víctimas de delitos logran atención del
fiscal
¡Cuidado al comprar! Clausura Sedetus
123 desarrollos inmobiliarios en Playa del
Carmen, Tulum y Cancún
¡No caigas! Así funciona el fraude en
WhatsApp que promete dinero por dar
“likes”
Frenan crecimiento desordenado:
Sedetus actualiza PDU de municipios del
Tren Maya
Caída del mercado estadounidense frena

================

## Assignment
Reproduce all of the lines above word for word, keeping each line break and every punctuation mark unchanged.

## Response box
víctimas de delitos logran atención del
fiscal
¡Cuidado al comprar! Clausura Sedetus
123 desarrollos inmobiliarios en Playa del
Carmen, Tulum y Cancún
¡No caigas! Así funciona el fraude en
WhatsApp que promete dinero por dar
“likes”
Frenan crecimiento desordenado:
Sedetus actualiza PDU de municipios del
Tren Maya
Caída del mercado estadounidense frena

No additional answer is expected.